[Data extracted from a collection]
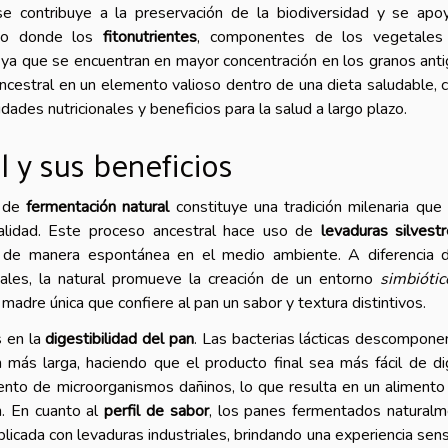
e contribuye a la preservación de la biodiversidad y se apo
exto donde los
fitonutrientes
, componentes de los vegetales
 ya que se encuentran en mayor concentración en los granos ant
ncestral en un elemento valioso dentro de una dieta saludable,
dades nutricionales y beneficios para la salud a largo plazo.
 y sus beneficios
s de
fermentación natural
constituye una tradición milenaria que
alidad. Este proceso ancestral hace uso de
levaduras silvest
n de manera espontánea en el medio ambiente. A diferencia 
iales, la natural promueve la creación de un entorno
simbióti
madre única que confiere al pan un sabor y textura distintivos.
s en la
digestibilidad del pan
. Las bacterias lácticas descompone
 más larga, haciendo que el producto final sea más fácil de dig
iento de microorganismos dañinos, lo que resulta en un aliment
. En cuanto al
perfil de sabor
, los panes fermentados natural
icada con levaduras industriales, brindando una experiencia sens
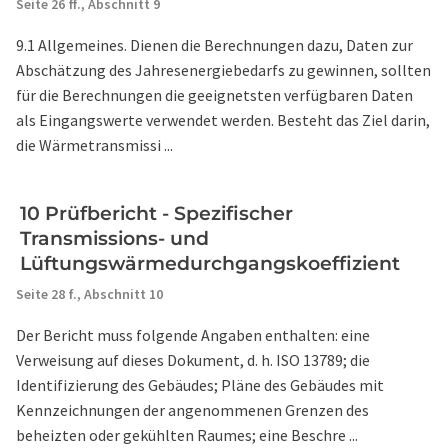
Seite 26 ff.,
Abschnitt 9
9.1 Allgemeines. Dienen die Berechnungen dazu, Daten zur
Abschätzung des Jahresenergiebedarfs zu gewinnen, sollten
für die Berechnungen die geeignetsten verfügbaren Daten
als Eingangswerte verwendet werden. Besteht das Ziel darin,
die Wärmetransmissi ...
10 Prüfbericht - Spezifischer
Transmissions- und
Lüftungswärmedurchgangskoeffizient
Seite 28 f.,
Abschnitt 10
Der Bericht muss folgende Angaben enthalten: eine
Verweisung auf dieses Dokument, d. h. ISO 13789; die
Identifizierung des Gebäudes; Pläne des Gebäudes mit
Kennzeichnungen der angenommenen Grenzen des
beheizten oder gekühlten Raumes; eine Beschre ...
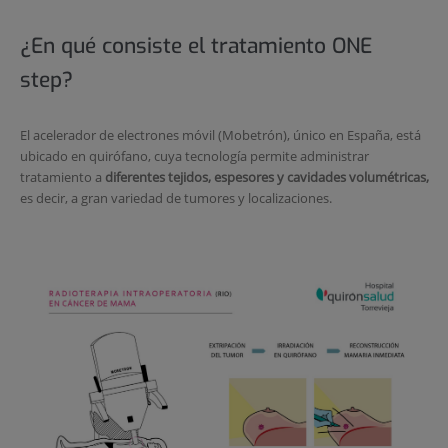
¿En qué consiste el tratamiento ONE
step?
El acelerador de electrones móvil (Mobetrón), único en España, está
ubicado en quirófano, cuya tecnología permite administrar
tratamiento a
diferentes tejidos, espesores y cavidades volumétricas,
es decir, a gran variedad de tumores y localizaciones.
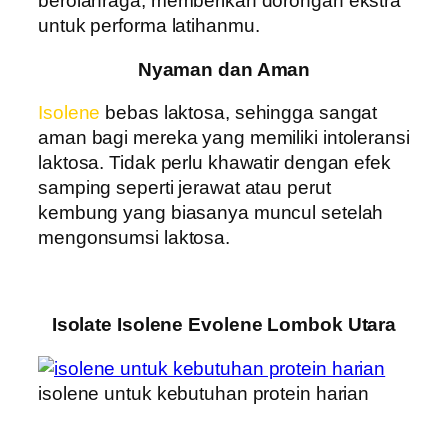
berolahraga, memberikan dorongan ekstra
untuk performa latihanmu.
Nyaman dan Aman
Isolene
bebas laktosa, sehingga sangat
aman bagi mereka yang memiliki intoleransi
laktosa. Tidak perlu khawatir dengan efek
samping seperti jerawat atau perut
kembung yang biasanya muncul setelah
mengonsumsi laktosa.
Isolate Isolene Evolene Lombok Utara
isolene untuk kebutuhan protein harian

## [Work instruction]
Images are to be excluded, and each record above written out word for word.

## [Solution to this problem]
e contribuye a la preservación de la biodiversidad y se apo
exto donde los
fitonutrientes
, componentes de los vegetales
 ya que se encuentran en mayor concentración en los granos ant
ncestral en un elemento valioso dentro de una dieta saludable,
dades nutricionales y beneficios para la salud a largo plazo.
 y sus beneficios
s de
fermentación natural
constituye una tradición milenaria que
alidad. Este proceso ancestral hace uso de
levaduras silvest
n de manera espontánea en el medio ambiente. A diferencia 
iales, la natural promueve la creación de un entorno
simbióti
madre única que confiere al pan un sabor y textura distintivos.
s en la
digestibilidad del pan
. Las bacterias lácticas descompone
 más larga, haciendo que el producto final sea más fácil de dig
iento de microorganismos dañinos, lo que resulta en un aliment
. En cuanto al
perfil de sabor
, los panes fermentados natural
icada con levaduras industriales, brindando una experiencia sens
Seite 26 ff.,
Abschnitt 9
9.1 Allgemeines. Dienen die Berechnungen dazu, Daten zur
Abschätzung des Jahresenergiebedarfs zu gewinnen, sollten
für die Berechnungen die geeignetsten verfügbaren Daten
als Eingangswerte verwendet werden. Besteht das Ziel darin,
die Wärmetransmissi ...
10 Prüfbericht - Spezifischer
Transmissions- und
Lüftungswärmedurchgangskoeffizient
Seite 28 f.,
Abschnitt 10
Der Bericht muss folgende Angaben enthalten: eine
Verweisung auf dieses Dokument, d. h. ISO 13789; die
Identifizierung des Gebäudes; Pläne des Gebäudes mit
Kennzeichnungen der angenommenen Grenzen des
beheizten oder gekühlten Raumes; eine Beschre ...
¿En qué consiste el tratamiento ONE
step?
El acelerador de electrones móvil (Mobetrón), único en España, está
ubicado en quirófano, cuya tecnología permite administrar
tratamiento a
diferentes tejidos, espesores y cavidades volumétricas,
es decir, a gran variedad de tumores y localizaciones.
berolahraga, memberikan dorongan ekstra
untuk performa latihanmu.
Nyaman dan Aman
Isolene
bebas laktosa, sehingga sangat
aman bagi mereka yang memiliki intoleransi
laktosa. Tidak perlu khawatir dengan efek
samping seperti jerawat atau perut
kembung yang biasanya muncul setelah
mengonsumsi laktosa.
Isolate Isolene Evolene Lombok Utara
isolene untuk kebutuhan protein harian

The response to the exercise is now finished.